Come ti definiresti?
«Perfezionista e lunatica, con punte di timidezza che il mio lavoro ha trasformato in ironia».
Dove sei nata e dove vivi?
«Sono nata a Busto Arsizio e vivo a Milano».
Dove vorresti essere nata e dove vorresti vivere?
«Vorrei essere nata al mare e vorrei vivere al mare. Ho vissuto al mare i primi tre anni della mia vita. Forse sono anche nata lì – e nessuno me lo vuole dire».
Quando hai capito che ti interessava l’arte?
«C’è una foto, avevo circa 7 anni credo, dove la mia faccia tonda spunta dalla fontana di Mirò alla Fondazione Maeght di Saint-Paul de Vence. Non ho capito che mi interessava l’arte, ma ho capito che era qualcosa di bello dove stavo bene».
Quando hai deciso che avresti fatto la curatrice?

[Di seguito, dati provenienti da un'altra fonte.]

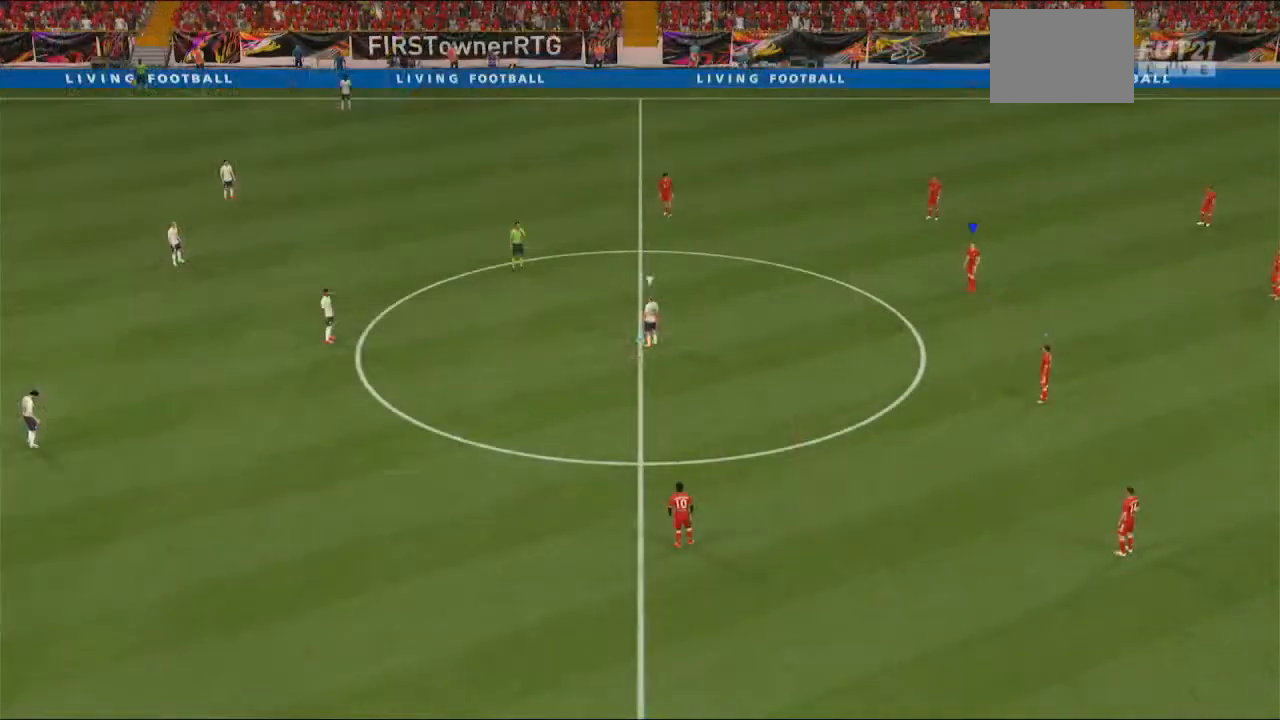
{"buttons": [], "left_stick": "center", "right_stick": "center", "events": []}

«Molto tardi. Ho fatto domanda per un dottorato di ricerca perché volevo dimenticare una grande delusione d’amore e, mentre studiavo, mi sono accorta che la compagnia degli artisti era – di nuovo – qualcosa di “bello dove stavo bene”».
Quali sono i libri che ti accompagnano nel tuo percorso professionale da curatrice?

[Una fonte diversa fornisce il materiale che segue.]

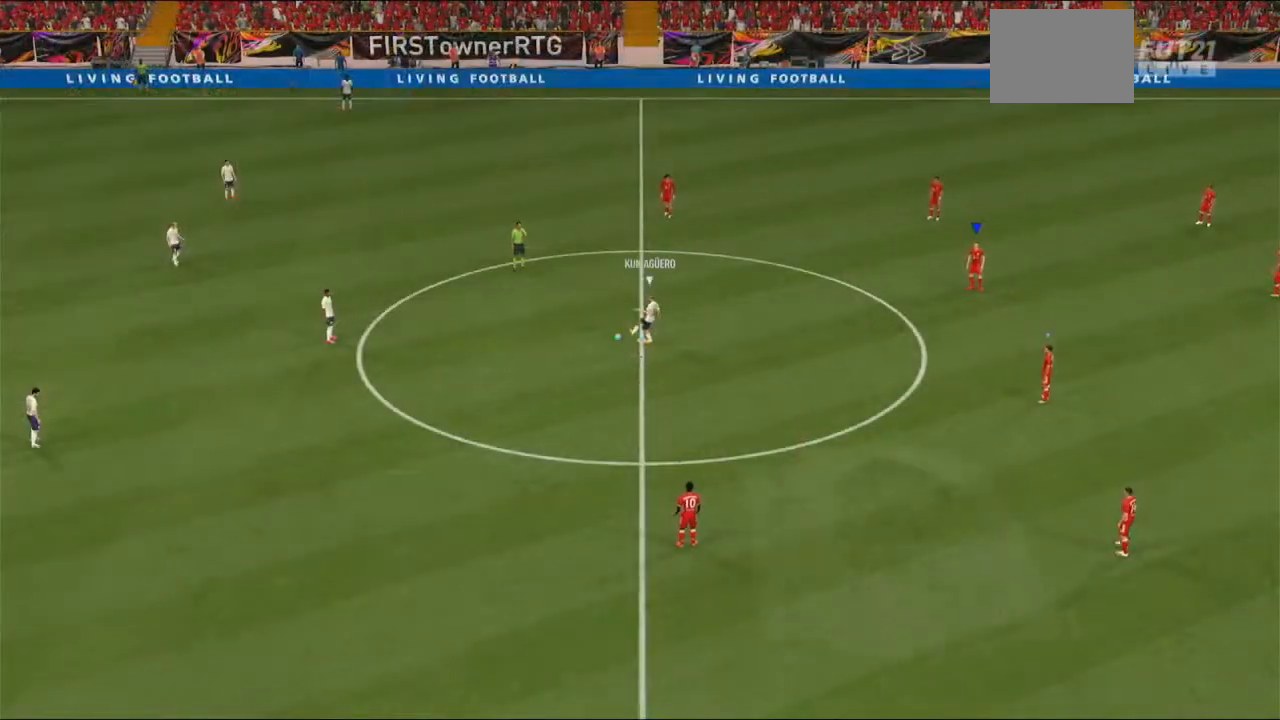
{"buttons": ["A", "R2"], "left_stick": "center", "right_stick": "center", "events": [[100, "A", "down"], [200, "R2", "down"]]}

«Per stare nella classica trilogia direi: Passagges in Modern Sculpture di Rosalind Krauss, Vision in Motion di György Kepes e Le Maître ignorant: Cinq leçons sur l’émancipation intellectuelle di Jacques Rancière. Poi c’è un catalogo che sta sempre sul mio tavolo che si intitola Museums by artists, edito da AA Bronson e Peggy Gale del 1983 che raccoglie bellissimi scritti di artisti e critici sul tema».
Quali sono le fonti, gli autori e le opere extra-arti visive, di cui ti nutri nello svolgimento della tua attività scientifica?

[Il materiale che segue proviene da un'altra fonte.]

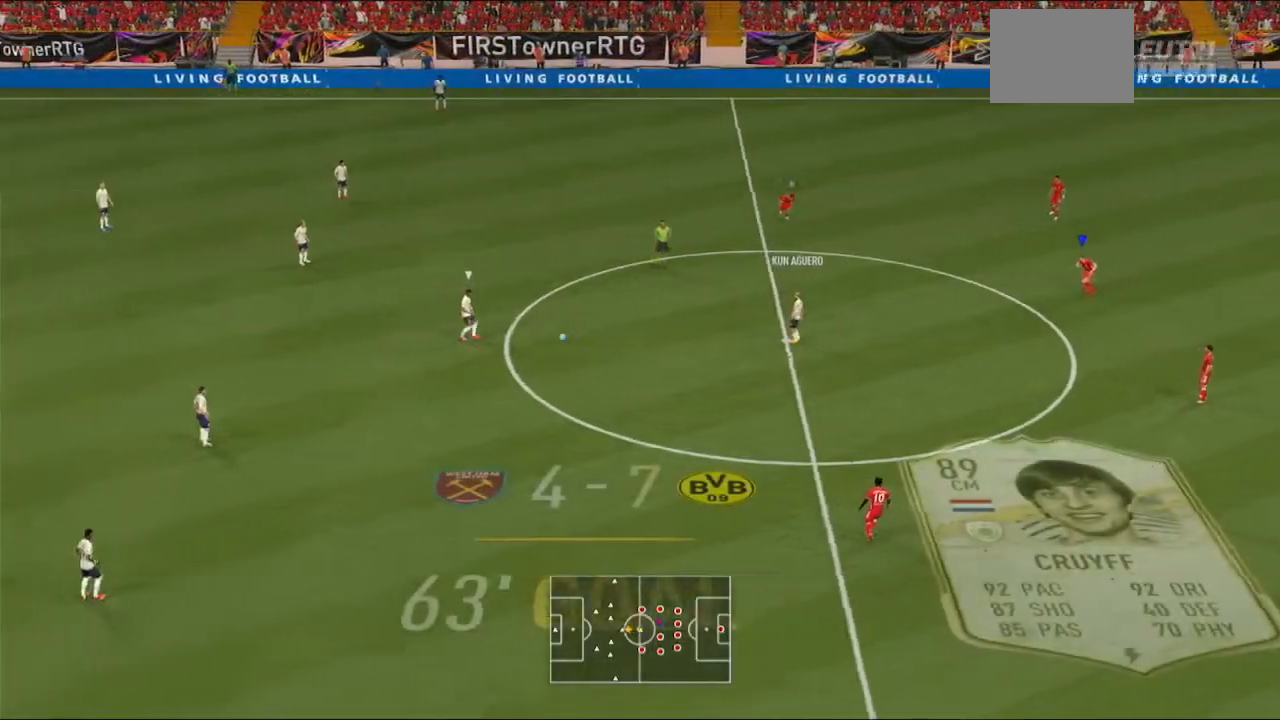
{"buttons": ["A", "R2"], "left_stick": "left", "right_stick": "center", "events": [[167, "left_stick", "left"]]}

«Ho sempre letto e sfogliato riviste di ogni tipo. Dai Reader Digest al New Yorker, dalle riviste di moda a quelle di sport, dalle riviste d’arte e architettura come quelle di barche a vela, ai rotocalchi di attualità, pettegolezzo e costume, dagli inserti settimanali dei quotidiani nazionali e internazionali sino ai cataloghi di ogni tipo (dall’Ikea a Sotheby’s o Christie’s). Quando viaggiavo più spesso adoravo comprarne una mazzetta alle edicole degli aeroporti. Credo si possano citare in questo elenco anche le bibliografie, liste infinite di titoli ordinati con un criterio.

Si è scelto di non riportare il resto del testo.